Società di Armani sotto tutela giudiziaria per caporalato: ecco cosa è successo e dove

I pm di Milano: borse e cinture prodotte in opifici con manodopera sfruttata. Il colosso del made in Italy: "Collaboriamo con trasparenza".

Un magazzino sartoriale: i lavoratori erano costretti a lavorare a ritmi forsennati

Un magazzino sartoriale: i lavoratori erano costretti a lavorare a ritmi forsennati

Borse e cinture finivano nelle boutique d’alta moda, prodotti d’eccellenza del Made in Italy firmati Giorgio Armani realizzati attraverso subappalti in laboratori-dormitorio nel Milanese e in provincia di Bergamo, da operai cinesi "sottoposti a ritmi di lavoro massacranti" per "produrre volumi di decine di migliaia di pezzi, a prezzi totalmente sotto soglia" con l’obiettivo di massimizzare i profitti ed "eliminare la concorrenza". Paghe "anche di 2/3 euro orarie, tali da essere giudicate sotto il minimo etico", per attività che andavano avanti anche "per oltre 14 ore al giorno, anche nei festivi". Lavoratori-fantasma, che sparivano quando scattavano sopralluoghi, caporalato e situazioni caratterizzate da "pericolo per la sicurezza" e "condizioni alloggiative degradanti" per chi era costretto a dormire negli stessi opifici dove lavorava durante il giorno, a una manciata di chilometri dalle luci del Quadrilatero della moda.

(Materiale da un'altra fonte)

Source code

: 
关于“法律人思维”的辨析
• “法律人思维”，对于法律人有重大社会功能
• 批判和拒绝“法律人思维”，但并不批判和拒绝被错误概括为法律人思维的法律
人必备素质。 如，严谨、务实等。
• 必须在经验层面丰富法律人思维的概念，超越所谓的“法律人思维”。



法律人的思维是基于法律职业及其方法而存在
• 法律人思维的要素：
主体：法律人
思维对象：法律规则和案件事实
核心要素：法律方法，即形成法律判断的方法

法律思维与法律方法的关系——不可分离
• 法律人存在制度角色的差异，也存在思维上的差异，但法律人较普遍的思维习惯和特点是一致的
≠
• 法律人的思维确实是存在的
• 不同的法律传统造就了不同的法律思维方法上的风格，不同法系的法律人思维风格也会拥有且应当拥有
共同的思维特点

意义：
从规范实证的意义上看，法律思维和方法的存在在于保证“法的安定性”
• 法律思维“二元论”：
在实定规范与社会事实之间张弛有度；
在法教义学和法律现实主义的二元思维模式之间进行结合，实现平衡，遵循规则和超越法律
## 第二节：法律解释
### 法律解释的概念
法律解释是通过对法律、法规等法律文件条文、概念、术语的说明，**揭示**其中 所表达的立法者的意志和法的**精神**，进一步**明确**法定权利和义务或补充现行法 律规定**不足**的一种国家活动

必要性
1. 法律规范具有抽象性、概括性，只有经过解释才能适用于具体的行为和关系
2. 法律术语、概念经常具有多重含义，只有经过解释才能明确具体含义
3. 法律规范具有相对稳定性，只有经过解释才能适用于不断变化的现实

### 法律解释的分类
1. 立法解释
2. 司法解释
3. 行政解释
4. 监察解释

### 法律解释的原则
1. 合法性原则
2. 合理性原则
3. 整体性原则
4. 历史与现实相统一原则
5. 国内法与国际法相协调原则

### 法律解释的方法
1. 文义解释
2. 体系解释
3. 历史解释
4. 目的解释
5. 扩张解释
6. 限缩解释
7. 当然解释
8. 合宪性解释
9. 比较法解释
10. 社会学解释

È il quadro che emerge, attraverso le indagini dei carabinieri del Nucleo ispettorato del lavoro e le testimonianze messe a verbale, dal decreto con cui il Tribunale di Milano ha sottoposto la Giorgio Armani Operations Spa alla misura di prevenzione dell’amministrazione giudiziaria. La società con circa 1.200 dipendenti controllata dal colosso della moda (non indagata, mentre sono accusati di caporalato quattro titolari di aziende cinesi), che si occupa di progettazione e produzione di abbigliamento e accessori, secondo il Tribunale "non ha mai effettivamente controllato la catena produttiva verificando la reale capacità imprenditoriale delle società con le quali stipulare i contratti di fornitura" e sarebbe rimasta "inerte pur venendo a conoscenza delle esternalizzazioni di produzioni da parte delle società fornitrici" nella filiera dei subappalti.

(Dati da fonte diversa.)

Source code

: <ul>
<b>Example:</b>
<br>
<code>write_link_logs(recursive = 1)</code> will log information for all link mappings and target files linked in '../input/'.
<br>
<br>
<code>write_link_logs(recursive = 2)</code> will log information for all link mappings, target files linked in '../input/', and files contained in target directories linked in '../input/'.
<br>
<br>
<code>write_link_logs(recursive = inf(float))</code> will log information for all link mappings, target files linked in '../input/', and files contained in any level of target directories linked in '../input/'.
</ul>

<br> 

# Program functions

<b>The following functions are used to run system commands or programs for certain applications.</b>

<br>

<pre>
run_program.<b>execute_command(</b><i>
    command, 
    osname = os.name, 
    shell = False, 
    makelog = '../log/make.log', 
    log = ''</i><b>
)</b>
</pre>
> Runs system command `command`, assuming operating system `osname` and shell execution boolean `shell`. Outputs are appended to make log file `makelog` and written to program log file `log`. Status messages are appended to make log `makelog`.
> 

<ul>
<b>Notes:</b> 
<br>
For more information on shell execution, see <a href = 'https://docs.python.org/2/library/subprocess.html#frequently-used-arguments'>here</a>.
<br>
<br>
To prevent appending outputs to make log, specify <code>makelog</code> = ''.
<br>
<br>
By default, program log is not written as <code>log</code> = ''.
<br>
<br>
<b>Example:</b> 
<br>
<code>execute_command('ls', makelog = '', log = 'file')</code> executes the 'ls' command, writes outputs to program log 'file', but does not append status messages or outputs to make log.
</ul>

Non si tratta di "fatti episodici" ma di un "sistema di produzione generalizzato e consolidato" che riguarda diverse "categorie di beni", come borse e cinture, e che "si ripete, quantomeno dal 2017 sino ai più recenti accertamenti dello scorso febbraio" che hanno consentito di recuperare anche un "registro del nero". Sulla base degli elementi emersi dalle indagini coordinate dai pm Paolo Storari e Luisa Baima Bollone il Tribunale, presieduto da Fabio Roia, ha nominato quindi un amministratore giudiziario, Piero Antonio Capitini, che per un anno affiancherà i vertici (che restano al loro posto) con l’obiettivo di arrivare a "un programma di riqualificazione degli assetti organizzativi interni" per prevenire altri illeciti. L’iter avverrà infatti "senza impossessamento degli organi amministrativi, consentendo quindi alla società la piena operatività sul piano imprenditoriale". "La Giorgio Armani Operations – si legge in una nota del gruppo – collaborerà con la massima trasparenza con gli organi competenti per chiarire la propria posizione. La società ha da sempre in atto misure di controllo e di prevenzione atte a minimizzare il rischio di abusi nella catena di fornitura".

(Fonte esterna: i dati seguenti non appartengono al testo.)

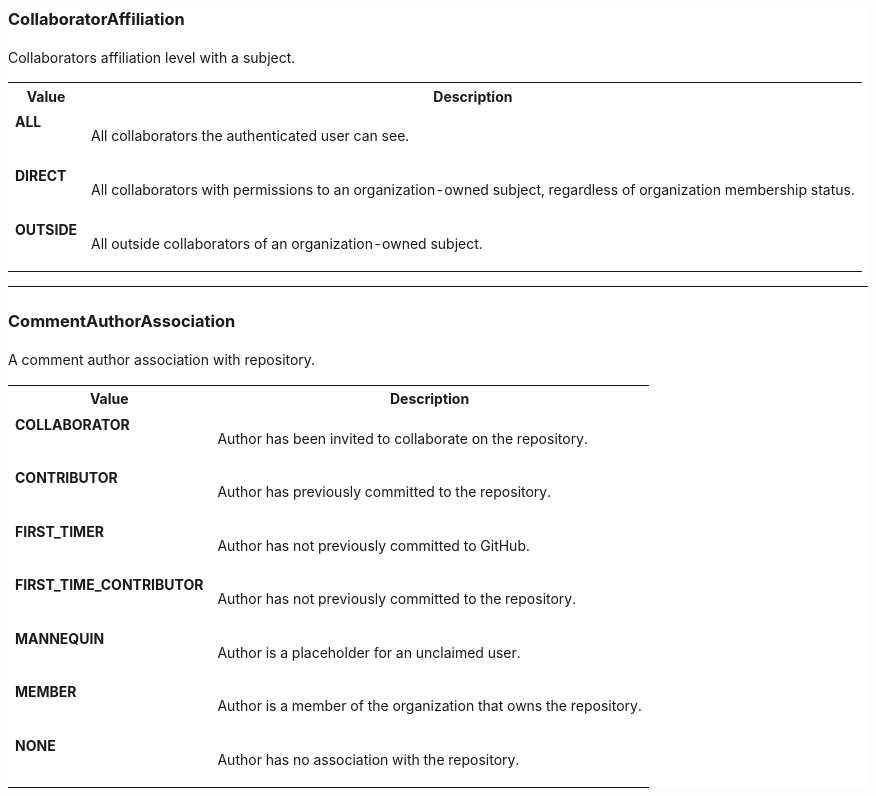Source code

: 
### CollaboratorAffiliation

<p>Collaborators affiliation level with a subject.</p>

<table>
  <tr>
    <th>Value</th>
    <th>Description</th>
  </tr>
  <tr>
    <td><strong>ALL</strong></td>
    <td><p>All collaborators the authenticated user can see.</p></td>
  </tr>
  <tr>
    <td><strong>DIRECT</strong></td>
    <td><p>All collaborators with permissions to an organization-owned subject, regardless of organization membership status.</p></td>
  </tr>
  <tr>
    <td><strong>OUTSIDE</strong></td>
    <td><p>All outside collaborators of an organization-owned subject.</p></td>
  </tr>
</table>

---

### CommentAuthorAssociation

<p>A comment author association with repository.</p>

<table>
  <tr>
    <th>Value</th>
    <th>Description</th>
  </tr>
  <tr>
    <td><strong>COLLABORATOR</strong></td>
    <td><p>Author has been invited to collaborate on the repository.</p></td>
  </tr>
  <tr>
    <td><strong>CONTRIBUTOR</strong></td>
    <td><p>Author has previously committed to the repository.</p></td>
  </tr>
  <tr>
    <td><strong>FIRST_TIMER</strong></td>
    <td><p>Author has not previously committed to GitHub.</p></td>
  </tr>
  <tr>
    <td><strong>FIRST_TIME_CONTRIBUTOR</strong></td>
    <td><p>Author has not previously committed to the repository.</p></td>
  </tr>
  <tr>
    <td><strong>MANNEQUIN</strong></td>
    <td><p>Author is a placeholder for an unclaimed user.</p></td>
  </tr>
  <tr>
    <td><strong>MEMBER</strong></td>
    <td><p>Author is a member of the organization that owns the repository.</p></td>
  </tr>
  <tr>
    <td><strong>NONE</strong></td>
    <td><p>Author has no association with the repository.</p></td>
  </tr>
  <tr>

Uno "schema" che secondo gli inquirenti sarebbe però diffuso tra le case di moda. A gennaio il primo caso, quando era scattata l’amministrazione giudiziaria per un’altra griffe, la Alviero Martini Spa, per contestazioni simili a quelle che hanno portato al provvedimento eseguito ieri nei confronti della Giorgio Armani Operations Spa. E il faro della procura potrebbe accendersi anche su altri big. Un laboratorio clandestino poteva vendere all’intermediario-fornitore una borsa finita a poco più di 90 euro, che poi arrivava in negozio col marchio Armani a 1.800 euro.

"Seppur assunta formalmente per 4 ore giornaliere – ha spiegato una lavoratrice – in realtà lavoro per 10 ore giornaliere dal lunedì al sabato". Un operaio ha raccontato di essere pagato a cottimo "da 0,50 a 1 euro al pezzo". Agli atti pure il verbale di un addetto al controllo qualità per la Armani Operations, che andava mensilmente in uno dei capannoni-dormitorio. E ha raccontato che Manifatture Lombarde srl, società appaltatrice dei lavori Armani, "non ha un reparto produzione" e non potendo "evadere le commesse" esternalizzava le lavorazioni ai cinesi.